Pharmaceutical Industry Lobbyist Requests to be Removed From List of Defendants in Talcum Powder Trials
Defendants in current trials over the link between talcum powder and ovarian cancer include Johnson & Johnson, manufacturer of the most popular baby powder, and Imerys Talc America, supplier of the talc used in the product. However, there has been a third named defendant: the Personal Care Products Council (PCPC). Based in Washington D.C., the PCPC is a trade association and lobbying group, representing over 600 companies that manufacture and distribute personal care products.

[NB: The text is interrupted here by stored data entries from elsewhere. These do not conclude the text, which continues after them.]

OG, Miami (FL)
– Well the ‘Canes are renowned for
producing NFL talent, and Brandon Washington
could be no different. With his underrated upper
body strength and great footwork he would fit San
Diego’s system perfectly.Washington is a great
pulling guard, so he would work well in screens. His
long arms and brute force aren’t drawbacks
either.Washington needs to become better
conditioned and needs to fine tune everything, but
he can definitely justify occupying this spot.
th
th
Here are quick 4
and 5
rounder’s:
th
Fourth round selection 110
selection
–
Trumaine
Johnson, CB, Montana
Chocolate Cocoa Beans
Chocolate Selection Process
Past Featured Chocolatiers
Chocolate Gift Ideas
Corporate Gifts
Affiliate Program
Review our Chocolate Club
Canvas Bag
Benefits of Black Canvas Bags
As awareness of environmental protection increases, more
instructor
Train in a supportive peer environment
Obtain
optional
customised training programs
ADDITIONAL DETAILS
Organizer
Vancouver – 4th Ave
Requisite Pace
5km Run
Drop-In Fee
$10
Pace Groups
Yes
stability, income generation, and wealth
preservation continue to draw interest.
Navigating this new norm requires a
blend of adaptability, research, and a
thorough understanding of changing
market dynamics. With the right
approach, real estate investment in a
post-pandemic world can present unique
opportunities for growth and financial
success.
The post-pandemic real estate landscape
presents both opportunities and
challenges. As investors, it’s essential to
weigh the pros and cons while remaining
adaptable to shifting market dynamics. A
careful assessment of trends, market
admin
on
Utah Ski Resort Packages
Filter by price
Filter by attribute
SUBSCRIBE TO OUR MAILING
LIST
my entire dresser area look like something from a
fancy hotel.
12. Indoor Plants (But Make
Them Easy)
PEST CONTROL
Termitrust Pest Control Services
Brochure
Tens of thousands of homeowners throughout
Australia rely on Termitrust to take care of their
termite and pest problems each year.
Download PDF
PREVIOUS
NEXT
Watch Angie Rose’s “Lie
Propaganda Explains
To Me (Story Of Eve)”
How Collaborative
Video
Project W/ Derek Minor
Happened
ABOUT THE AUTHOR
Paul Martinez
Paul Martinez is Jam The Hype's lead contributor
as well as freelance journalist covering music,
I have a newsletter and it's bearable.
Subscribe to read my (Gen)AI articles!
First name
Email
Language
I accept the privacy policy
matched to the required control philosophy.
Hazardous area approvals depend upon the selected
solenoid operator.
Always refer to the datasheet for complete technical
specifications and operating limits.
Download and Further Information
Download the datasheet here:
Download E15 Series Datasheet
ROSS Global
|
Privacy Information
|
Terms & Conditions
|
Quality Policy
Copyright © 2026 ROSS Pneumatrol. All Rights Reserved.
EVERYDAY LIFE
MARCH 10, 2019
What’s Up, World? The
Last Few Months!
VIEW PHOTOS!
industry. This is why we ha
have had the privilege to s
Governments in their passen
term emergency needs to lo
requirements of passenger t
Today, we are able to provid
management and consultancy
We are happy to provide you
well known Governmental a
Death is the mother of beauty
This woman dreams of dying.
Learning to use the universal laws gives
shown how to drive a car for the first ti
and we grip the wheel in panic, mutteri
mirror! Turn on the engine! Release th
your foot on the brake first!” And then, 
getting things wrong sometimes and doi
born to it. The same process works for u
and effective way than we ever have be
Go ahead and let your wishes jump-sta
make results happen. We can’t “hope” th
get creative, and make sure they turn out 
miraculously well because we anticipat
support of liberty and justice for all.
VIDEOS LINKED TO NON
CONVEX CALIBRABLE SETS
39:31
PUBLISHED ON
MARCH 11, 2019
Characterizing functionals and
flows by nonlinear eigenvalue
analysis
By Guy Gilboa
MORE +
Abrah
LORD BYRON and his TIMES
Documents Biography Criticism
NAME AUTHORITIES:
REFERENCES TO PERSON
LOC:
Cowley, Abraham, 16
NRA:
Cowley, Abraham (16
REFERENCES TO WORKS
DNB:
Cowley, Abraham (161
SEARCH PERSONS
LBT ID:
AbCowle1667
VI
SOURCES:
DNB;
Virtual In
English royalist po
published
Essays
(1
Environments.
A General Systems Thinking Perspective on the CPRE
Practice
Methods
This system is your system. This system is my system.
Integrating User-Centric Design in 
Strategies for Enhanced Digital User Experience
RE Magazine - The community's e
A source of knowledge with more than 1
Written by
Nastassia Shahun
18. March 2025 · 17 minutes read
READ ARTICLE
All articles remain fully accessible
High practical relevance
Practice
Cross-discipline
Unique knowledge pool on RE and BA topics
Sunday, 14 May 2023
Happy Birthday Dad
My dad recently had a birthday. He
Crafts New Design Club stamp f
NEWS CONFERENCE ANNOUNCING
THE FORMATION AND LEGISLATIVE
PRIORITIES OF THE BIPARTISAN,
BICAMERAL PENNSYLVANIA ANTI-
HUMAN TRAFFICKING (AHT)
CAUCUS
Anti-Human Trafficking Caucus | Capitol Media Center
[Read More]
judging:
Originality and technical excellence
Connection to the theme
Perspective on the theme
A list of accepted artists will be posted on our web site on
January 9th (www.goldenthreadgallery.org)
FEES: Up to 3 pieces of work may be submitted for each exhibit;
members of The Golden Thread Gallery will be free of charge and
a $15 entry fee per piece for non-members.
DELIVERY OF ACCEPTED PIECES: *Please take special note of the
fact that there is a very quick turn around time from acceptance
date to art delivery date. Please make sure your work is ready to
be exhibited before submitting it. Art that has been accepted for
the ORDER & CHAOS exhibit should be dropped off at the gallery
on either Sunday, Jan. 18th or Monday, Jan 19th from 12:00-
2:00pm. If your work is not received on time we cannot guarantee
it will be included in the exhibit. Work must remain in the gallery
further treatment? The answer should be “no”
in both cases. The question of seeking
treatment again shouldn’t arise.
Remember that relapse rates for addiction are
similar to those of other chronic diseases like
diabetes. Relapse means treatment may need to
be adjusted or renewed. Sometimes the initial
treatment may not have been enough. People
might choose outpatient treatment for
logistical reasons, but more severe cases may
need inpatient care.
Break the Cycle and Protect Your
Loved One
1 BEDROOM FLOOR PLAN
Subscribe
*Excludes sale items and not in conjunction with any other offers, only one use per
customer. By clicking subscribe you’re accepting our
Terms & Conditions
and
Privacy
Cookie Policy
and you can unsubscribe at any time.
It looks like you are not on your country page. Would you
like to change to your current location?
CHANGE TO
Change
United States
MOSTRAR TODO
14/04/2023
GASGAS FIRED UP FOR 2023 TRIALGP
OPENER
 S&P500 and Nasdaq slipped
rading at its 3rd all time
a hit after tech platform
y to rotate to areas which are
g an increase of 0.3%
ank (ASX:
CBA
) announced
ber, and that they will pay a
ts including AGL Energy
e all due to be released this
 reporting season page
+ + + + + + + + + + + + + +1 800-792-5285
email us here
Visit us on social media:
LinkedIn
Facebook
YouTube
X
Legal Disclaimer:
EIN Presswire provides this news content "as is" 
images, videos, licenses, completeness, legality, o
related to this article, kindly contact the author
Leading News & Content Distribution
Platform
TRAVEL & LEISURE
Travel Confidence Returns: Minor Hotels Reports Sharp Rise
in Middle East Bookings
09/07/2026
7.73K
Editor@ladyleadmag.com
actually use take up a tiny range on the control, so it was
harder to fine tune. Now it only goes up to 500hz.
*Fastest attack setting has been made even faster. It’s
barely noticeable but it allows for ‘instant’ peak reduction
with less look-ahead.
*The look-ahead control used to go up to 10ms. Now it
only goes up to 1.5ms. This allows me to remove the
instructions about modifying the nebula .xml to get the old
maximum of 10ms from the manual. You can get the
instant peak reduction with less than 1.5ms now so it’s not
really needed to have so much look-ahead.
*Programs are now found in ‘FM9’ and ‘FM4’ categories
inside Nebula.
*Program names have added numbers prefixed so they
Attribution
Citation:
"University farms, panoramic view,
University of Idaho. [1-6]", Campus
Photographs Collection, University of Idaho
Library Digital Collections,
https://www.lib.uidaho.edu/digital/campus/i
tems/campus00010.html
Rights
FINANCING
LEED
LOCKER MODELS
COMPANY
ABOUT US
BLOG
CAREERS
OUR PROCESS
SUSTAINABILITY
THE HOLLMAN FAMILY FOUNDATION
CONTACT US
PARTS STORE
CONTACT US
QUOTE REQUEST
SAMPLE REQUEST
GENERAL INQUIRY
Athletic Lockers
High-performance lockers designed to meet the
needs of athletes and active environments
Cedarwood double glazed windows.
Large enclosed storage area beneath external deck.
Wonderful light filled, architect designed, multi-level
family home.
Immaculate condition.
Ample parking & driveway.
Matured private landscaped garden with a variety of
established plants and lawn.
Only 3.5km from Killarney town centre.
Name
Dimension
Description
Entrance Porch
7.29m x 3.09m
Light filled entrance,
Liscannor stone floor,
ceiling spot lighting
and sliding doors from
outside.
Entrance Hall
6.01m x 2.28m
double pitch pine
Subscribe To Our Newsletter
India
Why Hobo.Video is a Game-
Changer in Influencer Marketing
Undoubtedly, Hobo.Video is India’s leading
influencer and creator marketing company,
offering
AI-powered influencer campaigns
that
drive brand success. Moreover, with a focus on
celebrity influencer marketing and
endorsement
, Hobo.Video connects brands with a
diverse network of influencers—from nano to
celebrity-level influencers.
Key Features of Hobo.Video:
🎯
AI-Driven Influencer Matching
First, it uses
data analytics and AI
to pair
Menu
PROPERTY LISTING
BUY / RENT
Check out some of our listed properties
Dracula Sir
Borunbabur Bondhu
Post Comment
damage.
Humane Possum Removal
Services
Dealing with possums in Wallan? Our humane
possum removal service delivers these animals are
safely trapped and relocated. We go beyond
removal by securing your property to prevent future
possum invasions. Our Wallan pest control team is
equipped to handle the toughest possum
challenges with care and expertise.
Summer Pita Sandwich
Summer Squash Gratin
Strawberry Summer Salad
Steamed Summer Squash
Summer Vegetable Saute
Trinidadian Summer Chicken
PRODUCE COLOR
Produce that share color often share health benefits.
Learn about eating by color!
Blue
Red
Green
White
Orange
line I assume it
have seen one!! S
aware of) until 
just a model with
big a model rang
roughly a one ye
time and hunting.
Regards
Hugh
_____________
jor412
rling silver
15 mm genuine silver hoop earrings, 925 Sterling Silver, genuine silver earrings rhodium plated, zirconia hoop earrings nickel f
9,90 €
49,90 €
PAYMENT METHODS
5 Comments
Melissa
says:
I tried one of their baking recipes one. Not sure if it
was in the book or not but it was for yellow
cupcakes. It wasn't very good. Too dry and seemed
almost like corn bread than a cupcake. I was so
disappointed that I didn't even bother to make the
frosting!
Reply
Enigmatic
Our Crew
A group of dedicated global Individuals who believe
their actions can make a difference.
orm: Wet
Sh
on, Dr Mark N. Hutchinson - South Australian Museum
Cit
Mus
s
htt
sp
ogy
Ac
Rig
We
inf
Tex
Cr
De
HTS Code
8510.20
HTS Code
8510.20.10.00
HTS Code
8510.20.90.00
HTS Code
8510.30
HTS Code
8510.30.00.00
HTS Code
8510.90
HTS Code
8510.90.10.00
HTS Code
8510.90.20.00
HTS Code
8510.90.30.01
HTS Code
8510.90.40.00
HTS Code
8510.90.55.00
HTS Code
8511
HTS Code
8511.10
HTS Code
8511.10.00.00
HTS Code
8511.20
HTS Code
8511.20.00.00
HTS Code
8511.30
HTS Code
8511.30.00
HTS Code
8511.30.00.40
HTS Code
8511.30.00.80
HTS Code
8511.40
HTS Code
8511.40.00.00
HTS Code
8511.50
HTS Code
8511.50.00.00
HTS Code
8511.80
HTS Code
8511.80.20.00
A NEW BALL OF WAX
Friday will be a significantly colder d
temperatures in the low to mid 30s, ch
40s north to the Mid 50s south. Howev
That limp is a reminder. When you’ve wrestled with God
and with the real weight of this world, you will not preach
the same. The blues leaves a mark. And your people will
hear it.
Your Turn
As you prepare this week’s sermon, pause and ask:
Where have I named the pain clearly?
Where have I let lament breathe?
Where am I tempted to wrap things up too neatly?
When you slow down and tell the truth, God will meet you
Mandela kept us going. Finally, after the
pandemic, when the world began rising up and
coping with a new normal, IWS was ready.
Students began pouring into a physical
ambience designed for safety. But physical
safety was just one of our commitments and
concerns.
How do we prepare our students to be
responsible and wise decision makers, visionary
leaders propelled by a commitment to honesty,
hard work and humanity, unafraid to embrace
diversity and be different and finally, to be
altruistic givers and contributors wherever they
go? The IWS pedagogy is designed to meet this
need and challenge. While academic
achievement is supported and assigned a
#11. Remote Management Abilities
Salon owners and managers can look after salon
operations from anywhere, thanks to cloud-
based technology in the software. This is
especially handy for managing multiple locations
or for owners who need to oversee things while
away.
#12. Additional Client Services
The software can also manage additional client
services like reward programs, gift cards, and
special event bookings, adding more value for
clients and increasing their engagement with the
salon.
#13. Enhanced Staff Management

Johnson & Johnson is one of their corporate members. The PCPC collects annual dues from its members. In exchange, the organization promotes scientific research, promotes the industry to the public, and lobbies lawmakers on Capitol Hill. According to its website, when companies become members, “the Personal Care Products Council becomes an extension of your staff...[and] works for you to provide balance and shine a positive spotlight on our industry.”
With that relationship comes liability, however. Because of its past promotion of J&J Baby Powder, the PCPC has been named a defendant in more than 2500 lawsuits that have been filed against J&J, in which plaintiffs allege that the product caused their ovarian cancer. This has given J&J's corporate image a black eye – and since PCPC has promoted the company and its products, they arguably bear part of the liability.
The PCPC disagrees with that assessment. They acknowledge that they have represented J&J and Baby Powder to consumers, even to the point of establishing a special committee charged with lobbying members of Congress and federal regulators to promote the product in a positive light. However, attorneys for the PCPC argue that their marketing efforts are protected under the First Amendment right to free speech.
They also argue that their lobbying efforts are also permissible according to legal precedent set under two Supreme Court decisions made during the 1960s – Eastern Railroad Presidents Conference v. Noerr Motor Freight, Inc. and United Mine Workers v. Pennington. Together, these cases established what is known as the Noerr-Pennington Doctrine, which holds that private entities are immune from liability in connection with lobbying activities – provided there was no corruption (such as bribes or kickbacks) involved.
In addition, PCPC lawyers have cited what are known as anti-SLAPP statutes, which are on the books in 11 states. The acronym stands for “Strategic Lawsuit Against Public Participation.” These laws were intended to protect individuals or small organizations with few legal or monetary resources from lawsuits intended to intimidate, silence or otherwise retaliate.
According to plaintiffs' attorneys, this argument has no merit. They point out that the PCPC is funded by corporate money, which pays them to influence lawmakers and manipulate public opinion. They further allege that, like defendant J&J, the PCPC was aware of scientific evidence pointing toward the causal relationship between talcum powder and ovarian cancer, yet continued to promote products containing the substance.
Currently, J&J is facing two more trials scheduled to begin later this spring. So far, the New Jersey-company has lost five of the first six trials involving talcum powder, with judgments in favor of plaintiffs in excess of $50 million.